# (my first) Fattie



## ClayH (Oct 14, 2017)

Thanks to you ladies and gentlemen, I learned what a fattie and ABT were yesterday. So naturally I had to go home and give it a go. This one was pretty basic, but there will surely be more to come. Big thanks to everyone before me for providing inspiration and how-to.
I went with Al's 1.25 lb meat in a gallon ziplock method and it worked well.

1 lb. 88/12 ground beef
1/4 lb. spicy pork sausage
sauteed mushrooms and onions in butter
thin sliced bacon
8 slices of thick colby jack cheese
Smoked over hickory chunks




















Luckily I also tried my first ABTs last night, because this delicious beast wasn't done until 8:30.


----------



## gmc2003 (Oct 14, 2017)

Sounds like your hooked, Nice looking fatty. Let your imagination run wild on your next one.

Chris


----------



## dirtsailor2003 (Oct 15, 2017)

Nice looking fatty!


----------



## SmokinAl (Oct 15, 2017)

Your fattie looks delicious!
I like the combo!
Al


----------



## griz400 (Oct 15, 2017)

Points to you on that good lookin fattie /............


----------



## boykjo (Oct 15, 2017)

Boykjo


----------



## ClayH (Oct 15, 2017)

Thanks, guys. Another will likely be cooked mid-week.


----------



## uncle eddie (Oct 15, 2017)

Nice job!  I love the fatty stuffing lava-flow oozing out in your pic haha.

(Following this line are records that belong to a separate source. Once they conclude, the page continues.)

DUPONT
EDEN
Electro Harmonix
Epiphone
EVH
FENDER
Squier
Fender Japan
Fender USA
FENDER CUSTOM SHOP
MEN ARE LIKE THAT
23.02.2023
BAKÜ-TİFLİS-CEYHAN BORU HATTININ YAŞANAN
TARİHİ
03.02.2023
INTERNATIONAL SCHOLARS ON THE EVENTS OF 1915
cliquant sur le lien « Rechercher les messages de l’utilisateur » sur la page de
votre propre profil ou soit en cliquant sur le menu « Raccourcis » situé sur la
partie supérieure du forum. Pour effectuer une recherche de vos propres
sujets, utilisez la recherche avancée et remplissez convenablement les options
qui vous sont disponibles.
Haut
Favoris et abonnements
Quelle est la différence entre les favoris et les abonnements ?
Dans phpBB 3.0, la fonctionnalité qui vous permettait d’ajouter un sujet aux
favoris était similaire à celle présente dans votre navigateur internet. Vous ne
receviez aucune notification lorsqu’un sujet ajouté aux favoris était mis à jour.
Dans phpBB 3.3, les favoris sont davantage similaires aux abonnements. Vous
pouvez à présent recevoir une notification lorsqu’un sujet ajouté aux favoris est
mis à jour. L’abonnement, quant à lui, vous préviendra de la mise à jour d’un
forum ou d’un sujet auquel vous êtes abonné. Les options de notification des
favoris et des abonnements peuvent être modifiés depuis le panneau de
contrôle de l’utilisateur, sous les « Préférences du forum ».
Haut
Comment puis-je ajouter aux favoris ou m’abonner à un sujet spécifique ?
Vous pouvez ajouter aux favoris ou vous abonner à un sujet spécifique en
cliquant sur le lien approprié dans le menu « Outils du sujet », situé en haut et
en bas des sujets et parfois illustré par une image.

Fatties are fun for sure.  Get creative and be sure to share your ideas!

Ed


----------



## GaryHibbert (Oct 15, 2017)

Good looking fattie.  I'm also one of those who love lots of cheese oozing out.
Gary


----------



## sauced (Oct 19, 2017)

Great looking fatty!! Nice job


----------



## ab canuck (Oct 19, 2017)

Good looking fattie..... Now you have the bug....enjoy...


----------



## crazymoon (Oct 20, 2017)

CH, Good looking fatty!


----------



## matt schrauben (Oct 20, 2017)

Dude.... I need to do this yesterday.


----------



## ClayH (Oct 20, 2017)

Matt, yes you do need to. It's a whole new level of delicious.
I definitely recommend keeping it as tidy as possible when rolling, and adding complex flavors before the smoke.


----------